* Provided information *
%%

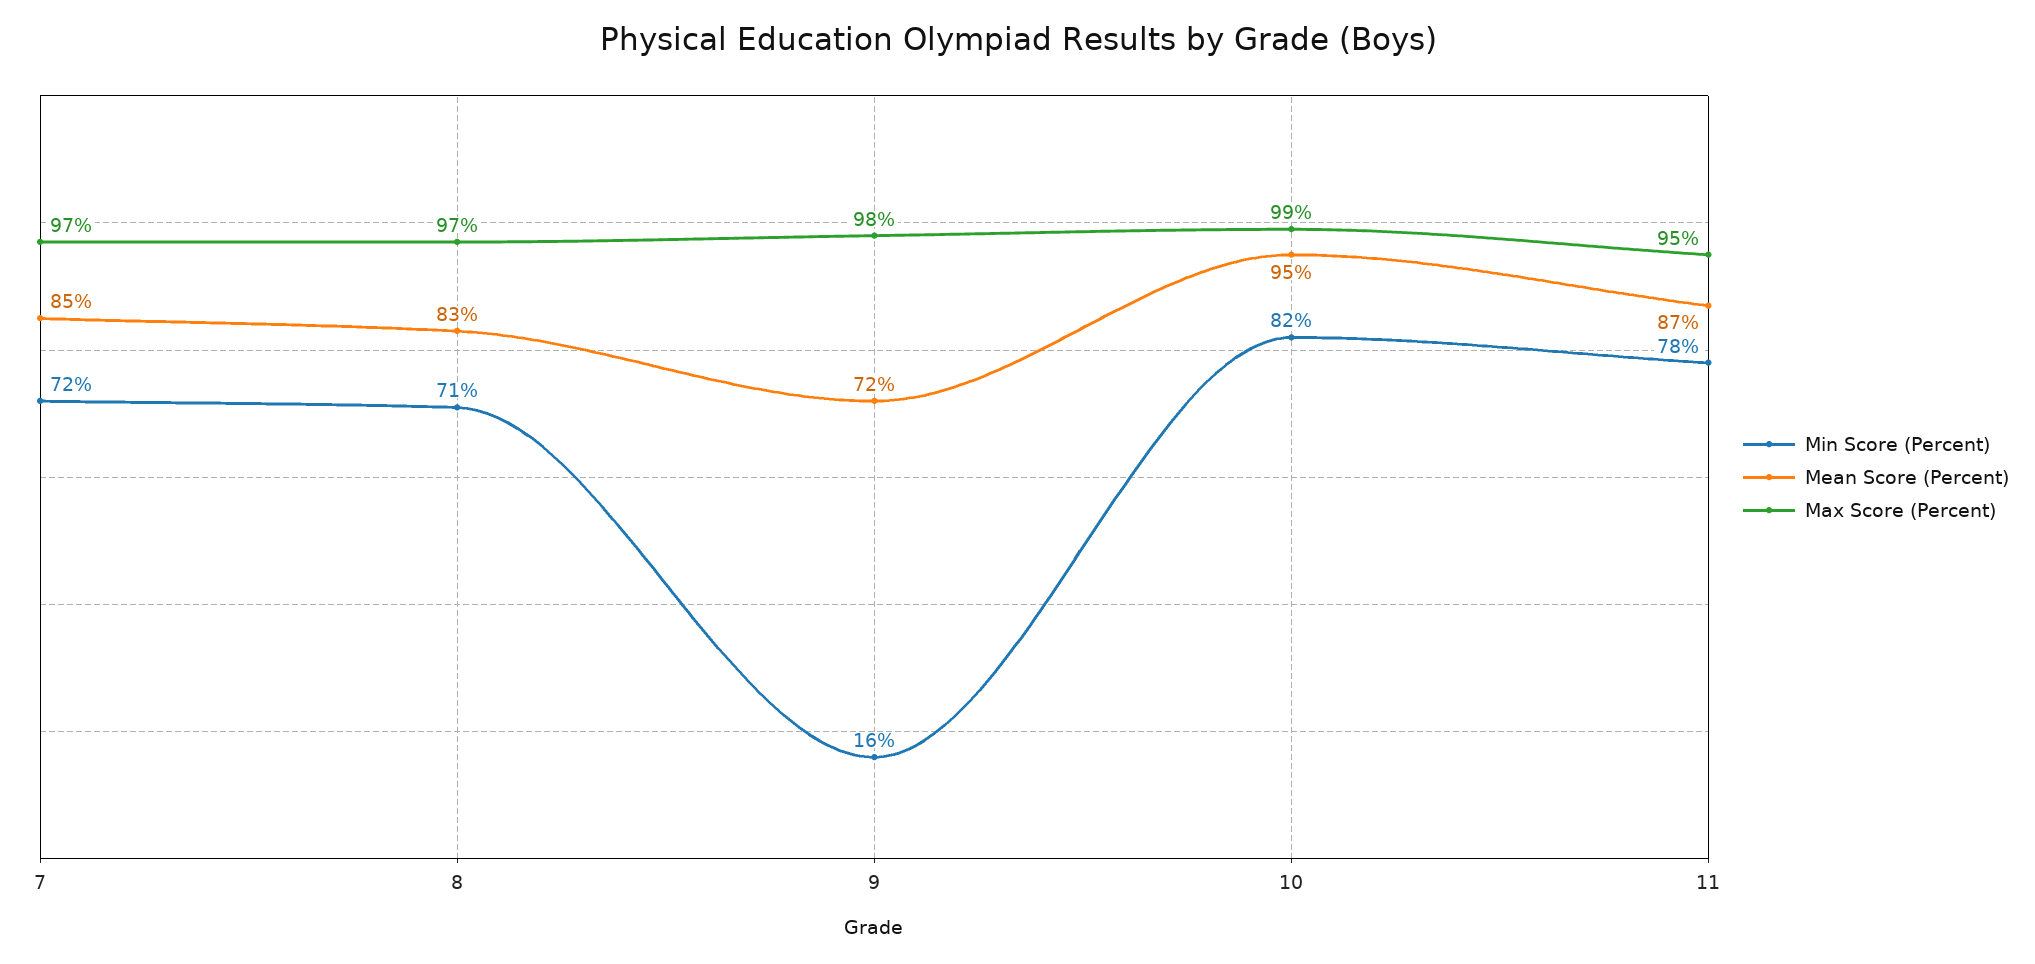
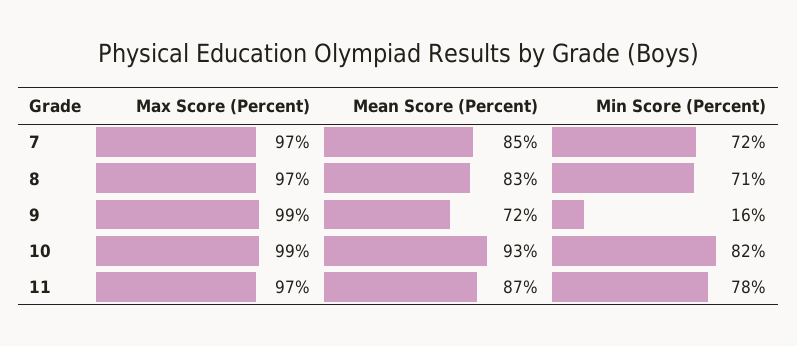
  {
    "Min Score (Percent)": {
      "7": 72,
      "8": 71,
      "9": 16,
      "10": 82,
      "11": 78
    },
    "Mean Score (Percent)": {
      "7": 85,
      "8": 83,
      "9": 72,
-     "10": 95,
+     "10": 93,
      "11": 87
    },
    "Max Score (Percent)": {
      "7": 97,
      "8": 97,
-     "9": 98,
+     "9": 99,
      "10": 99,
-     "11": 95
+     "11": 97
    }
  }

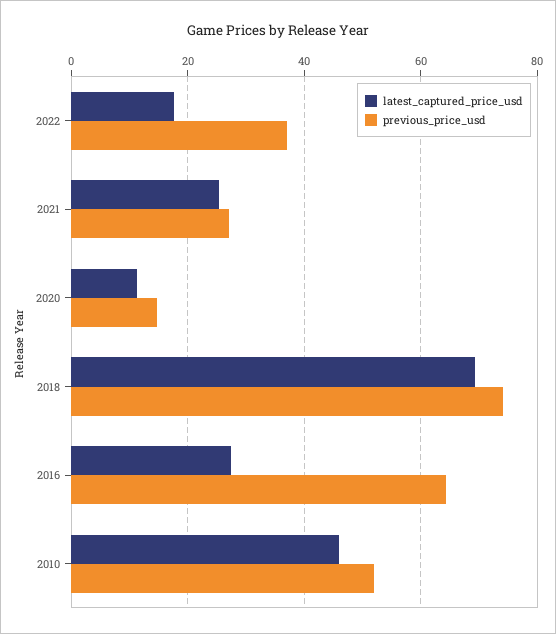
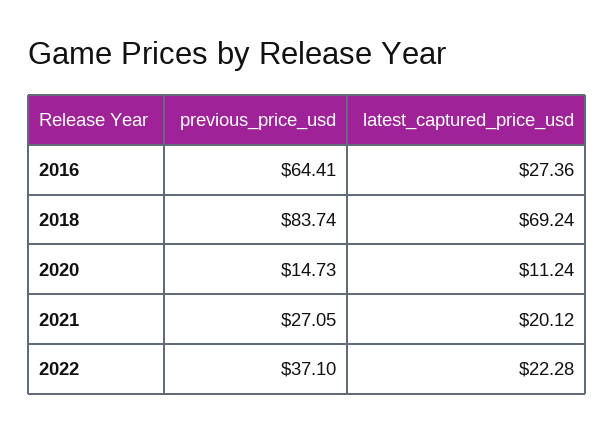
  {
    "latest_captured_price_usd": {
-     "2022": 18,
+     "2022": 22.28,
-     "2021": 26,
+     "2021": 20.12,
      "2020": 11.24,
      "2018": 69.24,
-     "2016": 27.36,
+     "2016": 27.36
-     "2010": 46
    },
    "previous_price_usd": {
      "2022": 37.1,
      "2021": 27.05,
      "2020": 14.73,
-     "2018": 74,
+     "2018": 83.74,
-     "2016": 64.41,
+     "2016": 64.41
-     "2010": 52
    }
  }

%%

* Work instructions *
Check each line of the entries for the string "Score". Copy the lines that have it.

* Result of this exercise *
    "Min Score (Percent)": {
    "Mean Score (Percent)": {
    "Max Score (Percent)": {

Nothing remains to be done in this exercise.